Je procède moi-même à mes propres sondages sur la qualité de la campagne, en allumant de temps en temps TV5. Ce que j'y vois et entends me déprime profondément. J'attends toujours d'y voir Bayrou ou ses représentants, ce qui explique son absence de ce billet---et, encore une fois, ma technique de sondage est très peu fiable. Mais hier j'entendais Sarkozy, la voix rauque et le coup de menton berlusconien, se faire ovationner par des pêcheurs bretons qui "non, ne sont pas des voyous, mais se battent pour ne pas mourir !". Très courageux, vu l'auditoire ; et les dérapages signalés par les commentateurs sur ce blog s'additionnent. Au minimum, ces interventions jettent un doute sur sa capacité à se concentrer sur les vrais problèmes.
Le vrai problème numéro un, c'est évidemment le chômage. Les 27 économistes "aux parcours divers et aux opinions variées" (c'est un peu une figure de style en l'occurrence) qui ont publié un appel en faveur de Royal dans Les Echos hier lui donnent une place étonnamment accessoire dans leur argumentaire. Il n'est pas absent : "la fiscalité doit [...] peser moins lourdement sur le travail", création d'un "service public de l'emploi" et d'un "service public de la garde d'enfants" (is there a pattern there?). Mais l'Université, par exemple, pèse plus lourd dans ce catalogue.
Bien sûr, améliorer nos universités aura un impact sur l'emploi, tout comme toutes les autres mesures préconisées par les uns et les autres. Mais il est un peu troublant pour moi de constater qu'en 2007, après vingt-cing ans de chômage supérieur à 8%, le chômage est reléhgué aux marges du débat (par les uns comme par les autres, cf les pêcheurs de Lorient, les marqueurs génétiques des pédophiles et autre Ministère de l'Immigration et de l'Identité Nationale de Sarkozy). Cette campagne était annoncée comme celle du renouvellement, exeunt dinosauri et vive la nouvelle génération. Jusqu'ici, ce n'est pas convaincant.
Et la citation du jour ? C'est Arnaud Montebourg qui décroche le pompon. Un précédent écart verbal lui avait déjà valu un carton jaune (je reprends les termes de sa chef, vous voyez que je suis !).
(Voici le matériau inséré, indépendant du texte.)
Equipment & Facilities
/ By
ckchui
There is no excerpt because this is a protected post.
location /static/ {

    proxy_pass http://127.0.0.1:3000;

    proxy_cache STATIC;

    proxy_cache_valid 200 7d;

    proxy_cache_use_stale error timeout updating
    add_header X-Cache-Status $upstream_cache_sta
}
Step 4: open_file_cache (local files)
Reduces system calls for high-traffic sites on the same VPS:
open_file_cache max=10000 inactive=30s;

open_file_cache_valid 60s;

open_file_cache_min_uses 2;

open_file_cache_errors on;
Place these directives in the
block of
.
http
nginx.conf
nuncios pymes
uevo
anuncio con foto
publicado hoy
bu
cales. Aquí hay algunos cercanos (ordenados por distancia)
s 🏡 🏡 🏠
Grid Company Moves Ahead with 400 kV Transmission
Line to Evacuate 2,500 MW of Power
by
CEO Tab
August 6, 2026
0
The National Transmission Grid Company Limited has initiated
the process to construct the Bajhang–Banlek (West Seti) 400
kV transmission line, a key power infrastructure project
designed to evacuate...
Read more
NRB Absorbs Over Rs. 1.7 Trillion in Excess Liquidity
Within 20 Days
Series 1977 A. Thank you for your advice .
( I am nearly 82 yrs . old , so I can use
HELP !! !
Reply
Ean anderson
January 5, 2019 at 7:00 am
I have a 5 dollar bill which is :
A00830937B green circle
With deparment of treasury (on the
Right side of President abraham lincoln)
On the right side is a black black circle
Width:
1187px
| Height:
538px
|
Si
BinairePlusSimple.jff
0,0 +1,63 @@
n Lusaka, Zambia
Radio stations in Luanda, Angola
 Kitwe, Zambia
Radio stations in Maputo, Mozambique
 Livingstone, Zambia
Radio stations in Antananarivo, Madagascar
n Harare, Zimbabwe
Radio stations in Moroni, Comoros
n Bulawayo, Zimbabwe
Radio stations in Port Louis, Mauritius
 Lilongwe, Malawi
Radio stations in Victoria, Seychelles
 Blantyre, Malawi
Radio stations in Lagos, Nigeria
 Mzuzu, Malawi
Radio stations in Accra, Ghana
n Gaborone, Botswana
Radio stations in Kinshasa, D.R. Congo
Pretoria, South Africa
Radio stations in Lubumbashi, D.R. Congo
Sera-ce un carton rouge cette fois ? Voyons, à propos des projets constitutionnels de Royal :
C'est une révolution, mais une révolution raisonnable et maîtrisée ; elle sera douce, comme celle qui va la porter.
Je n'ose même pas imaginer ce qui arriverait au porte-parole d'Hillary Clinton s'il utilisait ce genre d'argument.... j'ai éteint ma télé d'un réflexe spasmodique, ou peut-être est-ce Montebourg qui l'a lui-même fait, comme dans le chapitre 7 du Guide du routard galactique (un peu adapté par moi) :
Grunthos was about to launch into an outlandish laudation of his candidate when his own major intestine, in a desperate effort to rescue the campaign, jumped through his neck and throttled his brain.